Maitriser son développement... fiscalement

Comme nous l'avons abordé dans un article précédent, la diversification de ressource impose d'acquérir un certain nombre de connaissances, notamment du point de vue fiscal. Le régime classique des associations, exonérées a priori des taxes et impôts (TVA, IS, TP), peut être remis en question; le bulletin officiel des impôts 4H-5-06 du 18 décembre 2006 spécifie les règles en vigueur de la fiscalité associative (accessible en ligne ou à télécharger en pdf ).
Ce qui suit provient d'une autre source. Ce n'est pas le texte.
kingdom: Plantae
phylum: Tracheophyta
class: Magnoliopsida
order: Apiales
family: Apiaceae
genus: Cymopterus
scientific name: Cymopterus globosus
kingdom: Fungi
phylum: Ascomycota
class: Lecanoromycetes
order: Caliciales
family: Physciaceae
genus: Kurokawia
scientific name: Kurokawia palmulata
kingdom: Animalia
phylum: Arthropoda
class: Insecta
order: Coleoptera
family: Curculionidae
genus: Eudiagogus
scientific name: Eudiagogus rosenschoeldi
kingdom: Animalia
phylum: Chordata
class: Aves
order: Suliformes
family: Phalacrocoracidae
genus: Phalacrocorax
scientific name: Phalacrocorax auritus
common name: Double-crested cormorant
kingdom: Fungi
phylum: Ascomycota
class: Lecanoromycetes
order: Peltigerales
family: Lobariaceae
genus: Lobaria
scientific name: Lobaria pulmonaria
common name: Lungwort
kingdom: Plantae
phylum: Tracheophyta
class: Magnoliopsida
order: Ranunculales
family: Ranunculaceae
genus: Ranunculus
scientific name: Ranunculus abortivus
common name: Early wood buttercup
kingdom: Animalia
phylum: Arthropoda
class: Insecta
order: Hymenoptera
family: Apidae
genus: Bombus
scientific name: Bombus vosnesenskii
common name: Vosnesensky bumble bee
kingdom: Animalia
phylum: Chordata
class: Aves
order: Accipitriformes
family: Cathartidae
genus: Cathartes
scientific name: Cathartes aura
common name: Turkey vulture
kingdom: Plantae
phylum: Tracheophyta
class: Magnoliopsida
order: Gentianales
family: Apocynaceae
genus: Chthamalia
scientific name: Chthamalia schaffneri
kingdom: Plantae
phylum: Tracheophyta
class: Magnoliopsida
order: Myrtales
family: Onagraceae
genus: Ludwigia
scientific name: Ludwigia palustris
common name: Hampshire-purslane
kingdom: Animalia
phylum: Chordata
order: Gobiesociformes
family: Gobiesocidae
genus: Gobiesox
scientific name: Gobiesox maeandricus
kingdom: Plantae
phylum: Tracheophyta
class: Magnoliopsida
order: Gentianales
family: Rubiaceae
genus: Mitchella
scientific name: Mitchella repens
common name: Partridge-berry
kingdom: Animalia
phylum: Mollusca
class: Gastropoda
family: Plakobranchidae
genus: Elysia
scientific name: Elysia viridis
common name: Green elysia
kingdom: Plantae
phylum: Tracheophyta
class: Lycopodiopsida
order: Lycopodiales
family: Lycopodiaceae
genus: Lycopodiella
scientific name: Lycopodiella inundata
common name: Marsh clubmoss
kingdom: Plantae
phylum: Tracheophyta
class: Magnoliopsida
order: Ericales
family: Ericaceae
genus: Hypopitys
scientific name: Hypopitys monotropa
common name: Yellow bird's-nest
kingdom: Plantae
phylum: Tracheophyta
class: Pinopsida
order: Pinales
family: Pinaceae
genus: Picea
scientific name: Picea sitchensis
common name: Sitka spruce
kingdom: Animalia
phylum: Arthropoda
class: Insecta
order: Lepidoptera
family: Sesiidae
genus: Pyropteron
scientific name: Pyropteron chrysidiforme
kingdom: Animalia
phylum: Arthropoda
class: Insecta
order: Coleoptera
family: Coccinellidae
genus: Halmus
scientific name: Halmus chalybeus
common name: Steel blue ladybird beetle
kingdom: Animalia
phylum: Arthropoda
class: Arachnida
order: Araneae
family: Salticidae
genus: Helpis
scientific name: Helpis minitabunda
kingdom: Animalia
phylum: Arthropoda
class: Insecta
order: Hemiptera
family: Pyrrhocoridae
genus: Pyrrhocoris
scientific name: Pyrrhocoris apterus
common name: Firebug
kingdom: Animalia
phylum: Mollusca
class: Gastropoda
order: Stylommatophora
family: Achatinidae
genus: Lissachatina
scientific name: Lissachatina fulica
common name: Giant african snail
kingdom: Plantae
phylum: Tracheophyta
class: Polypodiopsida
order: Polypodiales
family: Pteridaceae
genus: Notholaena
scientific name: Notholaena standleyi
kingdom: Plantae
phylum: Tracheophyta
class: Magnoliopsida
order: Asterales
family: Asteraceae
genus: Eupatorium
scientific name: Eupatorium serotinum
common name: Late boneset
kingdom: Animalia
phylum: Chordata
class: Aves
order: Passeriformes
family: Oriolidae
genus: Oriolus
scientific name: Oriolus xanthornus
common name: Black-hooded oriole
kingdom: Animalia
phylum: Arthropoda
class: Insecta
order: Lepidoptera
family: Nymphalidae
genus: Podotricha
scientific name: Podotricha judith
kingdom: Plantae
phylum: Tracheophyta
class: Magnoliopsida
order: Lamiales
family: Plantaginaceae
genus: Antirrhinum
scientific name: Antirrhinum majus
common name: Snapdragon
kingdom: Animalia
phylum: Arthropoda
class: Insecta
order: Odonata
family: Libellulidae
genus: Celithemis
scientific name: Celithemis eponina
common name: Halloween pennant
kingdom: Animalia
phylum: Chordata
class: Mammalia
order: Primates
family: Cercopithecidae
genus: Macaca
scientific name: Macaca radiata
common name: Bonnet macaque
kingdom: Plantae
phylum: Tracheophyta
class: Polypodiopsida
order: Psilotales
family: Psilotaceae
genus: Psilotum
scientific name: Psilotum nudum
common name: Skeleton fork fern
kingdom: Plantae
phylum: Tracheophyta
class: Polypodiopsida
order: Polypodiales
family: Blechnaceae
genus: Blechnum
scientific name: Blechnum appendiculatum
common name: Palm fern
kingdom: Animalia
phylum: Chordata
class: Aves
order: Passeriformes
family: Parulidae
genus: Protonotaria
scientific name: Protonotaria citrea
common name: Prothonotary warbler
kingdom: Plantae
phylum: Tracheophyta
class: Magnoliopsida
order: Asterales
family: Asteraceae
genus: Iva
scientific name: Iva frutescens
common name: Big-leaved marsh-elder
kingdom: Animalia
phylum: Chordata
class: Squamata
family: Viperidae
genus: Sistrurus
Concernant l'accroissement des ressources propres par la vente de biens ou de services, la prépondérance des activités non-lucratives détermine la possibilité de ne pas fiscaliser l'ensemble de son activité, encore faut-il sectoriser comptablement ou juridiquement la partie lucrative afin de la distinguer. Le sponsoring, en tant que prestation commerciale à finalité publicitaire, entraine l'association sur le chemin de la concurrence, condition pouvant entrainer la fiscalisation des activités associatives, puisque des entreprises ont recours à ce mode de financement et ne laisseront pas le budget communication de leur client filer vers des évènements associatifs sans rien dire.Enfin, le dispositif de défiscalisation relatif au mécénat nécessite, de la part de l'association, l'émission de documents destinés à atterrir dans les bureaux de l'administration fiscale, attirant de facto l'attention de leurs services sur l'activité de l'association.

Quelque soit la stratégie de développement des ressources employée, la question de la situation fiscale ne peut pas être laissée au hasard; le risque d'un redressement a posteriori en cas d'erreur peut entrainer des situations très délicates. Les associations doivent donc maitriser la question d'entrée de jeu.

"Le fisc" n'ayant pas pour habitude de faire de fleurs, "mieux vaut prévenir que guérir".

De la demande à l'échange

Chercher des mécènes ou des sponsors devient une préoccupation récurrente au sein des associations pour faire face à la diminution des aides publiques. La vocation et les compétences des collectivités les prédéterminent à allouer des subventions. En revanche, si les entreprises sont susceptibles de soutenir des projets d'intérêt général, notons qu'elles sont libres d'y consacrer des ressources, il ne s'agit en aucun cas d'une obligation. En ce sens, leur approche de la question diffère complètement de celle des collectivités.

L'obtention d'une subvention auprès des collectivités ou de diverses fondations dépend de la correspondance entre le cadre d'intervention qu'elles ont identifié d'une part, et la présentation du projet associatif d'autre part. Il s'agit donc pour les associations de constituer un dossier qui présente leurs actions et qui montre pourquoi elles rentrent dans le cadre défini.

La méthode pour solliciter un soutien direct d'une entreprise ne s'apparente aucunement à celle des subventions. Dans la mesure où une entreprise n'a pas pour mission d'œuvrer pour l'intérêt général, elle ne définit pas de cadre dans lequel s'insérer. En fonction de la structuration de l'entreprise, le mécénat et le sponsoring s'aborderont selon une approche « coup de coeur » (du dirigeant) ou selon une approche stratégique. Dans les deux cas, les associations doivent alors comprendre ce qui peut motiver une entreprise, ou son dirigeant, et apprendre à penser en terme de réciprocité.

Sortir de la posture de la demande pour construire un échange.